(READING TEXT)

'''

Opened 14 years ago
Closed 14 years ago
#12 closed defect (fixed)
Use a single encoding in UI API
Reported by: | dmik | Owned by: | |
---|---|---|---|
Priority: | blocker | Milestone: | |
Component: | odin | Version: | |
Severity: | Keywords: | ||
Cc: |
Description
It is known that there are two system encodings in Windows: the ANSI encoding (used all over in the GUI APIs) and the OEM encoding (used for compatibility with DOS applications and in particular in the command line sessions for file and console output). For God knows what reasons, in some locales, these two encodings differ. For example, in .ru, we have cp1251 (windows-1251) for ANSI and IBM-866 for OEM (this is the same as in OS/2 and MS/PC DOS).
I found out that at least one UI function, MessageBox(), expects two encodings at the same time for two its different arguments: the window title bar should be in IBM866 while the message text itself -- in windows-1251. I guess this happened to be like that because message text is drawn by Odin on its own (and hence the ANSI encoding is expected) while the title bar is drawn by the system (using the OS/2 encoding which is the same as OEM). This is completely wrong and needs to be fixed. According to Win32 docs, ANSI should be supplied in both cases.
Attachments (1)
Change History (7)
comment:1 by , 14 years ago
by , 14 years ago
Attachment: | encoding_hell.png added |
---|
comment:2 by , 14 years ago
On the screen shot, you may see that things go crazy now. The window text is fine (proper ANSI), the window title is wrong (misinterpreted as OEM) and the window list entry is correct again (though it's the same string as the tilte). I bet they use a direct WinSwitchEntry API call to set the window list entry and perform a different code page conversion policy in there.
comment:4 by , 14 years ago
In r21462, I also fixed CreateProcess() that had the same issue. Note that for consistency, all OSLib*() helpers in Odin expect strings to be in ANSI as well (they will internally convert them to OEM).
comment:5 by , 14 years ago
Hmm, actually it is not correct to interpret strings as ANSI in the involved OSLib* calls because all other OSLib* calls seem to interpret them as OEM (e.g. pass them directly to the OS/2 APIs) and changing it would be a whole lot of work. Canceled these changes (only in the part related to OSLib*, the rest of the changes is still valid) and replaced with a different solution.

'''

(TASK REQUIREMENTS)
1. For each statement about the encoding ticket, answer yes or no, and support each answer with the ticket's deciding words, quoted verbatim. (a) In the .ru locale, the OEM encoding is IBM-866. (b) MessageBox() expects the window title bar to be in windows-1251. (c) The OSLib* changes made in r21462 were kept.
2. Retype the passage of the encoding ticket between "comment:1 by , 14" and "policy in there.", inclusive.
3. Extend the encoding ticket with a further comment that picks up after its final sentence.
The saved data lines after this point have no role in the work.

Saved data entries:
'''

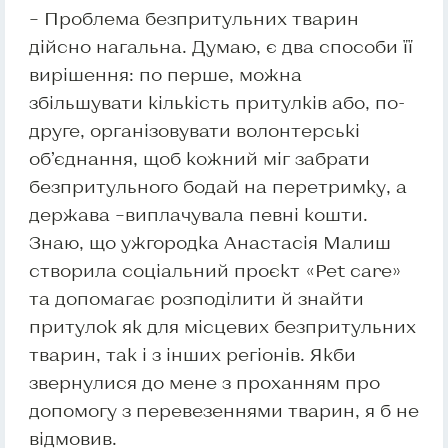
– Проблема безпритульних тварин
дійсно нагальна. Думаю, є два способи її
вирішення: по перше, можна
збільшувати кількість притулків або, по-
друге, організовувати волонтерські
об’єднання, щоб кожний міг забрати
безпритульного бодай на перетримку, а
держава –виплачувала певні кошти.
Знаю, що ужгородка Анастасія Малиш
створила соціальний проєкт «Pet care»
та допомагає розподілити й знайти
притулок як для місцевих безпритульних
тварин, так і з інших регіонів. Якби
звернулися до мене з проханням про
допомогу з перевезеннями тварин, я б не
відмовив.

'''

(ANSWERS PROVIDED)
1.
(a) Yes: "in .ru, we have cp1251 (windows-1251) for ANSI and IBM-866 for OEM"
(b) No: "the window title bar should be in IBM866 while the message text itself -- in windows-1251"
(c) No: "Canceled these changes (only in the part related to OSLib*, the rest of the changes is still valid)"

2.
comment:1 by , 14 years ago
by , 14 years ago
Attachment: | encoding_hell.png added |
---|
comment:2 by , 14 years ago
On the screen shot, you may see that things go crazy now. The window text is fine (proper ANSI), the window title is wrong (misinterpreted as OEM) and the window list entry is correct again (though it's the same string as the tilte). I bet they use a direct WinSwitchEntry API call to set the window list entry and perform a different code page conversion policy in there.

3.
comment:6 by , 14 years ago
Resolution: | → fixed |
---|---|
Status: | new → closed |
In r21464, I solved issue 3 by providing special versions of argc and argv, called __argcA and __argvA, which are exported from KERNEL32.DLL (and available at the source level if you include windows.h). These variables represent the command line arguments in the ANSI encoding (as opposed to argc and argv which are always in OEM from the Windows point of view).
Note that these variables are valid only after WinMain() is entered and must not be used if WinMain() is not used. The common technique to implement the windows behavior for Win32 applications that don't parse the lpCommandLine parameter of WinMain() but rather use the standard argc and argv variables is as follows:
#include <windows.h> #ifndef _MSC_VER #include <odinlx.h> int _main(int argc, char **argv); int WIN32API WinMain(HANDLE hInstance, HANDLE hPrevInstance, LPSTR lpCmdLine, int nCmdShow) { return _main(__argcA, __argvA); } int main(int argc, char **argv) { EnableSEH(); RegisterLxExe(WinMain, NULL); } #else #define _main main #endif int _main(int argc, char **argv) { // do something with argv which is already in ANSI here }
This basically corresponds to the RegisterLxExe() usage pattern anyway; the only difference is using these __argcA and __argvA in WinMain() instead of real argc and argv.
Note that __argcA is in fact the same value as argc (the number of arguments doesn't change after the codepage conversion), it is there just for clarity.
This pattern may be also found in the testapp/encodings test case. Now, the functionality of this test case on both the native Windows machine and on OS/2 under Odin is the same so I consider this ticket as done.
A clarification is needed regarding the ANSI/OEM stuff. There are in fact several issues:
The ideal solution that would resolve 3. (the ANSI/OEM mismatch) would be to make the ANSI encoding equal to the OS/2 system encoding in Odin (e.g. IBM866 for .ru). However this will break binary compatibility with proprietary Windows applications (such as Flash and Opera) which expect that ANSI is in Windows terms (e.g. windows-1251 for .ru).
I will research more.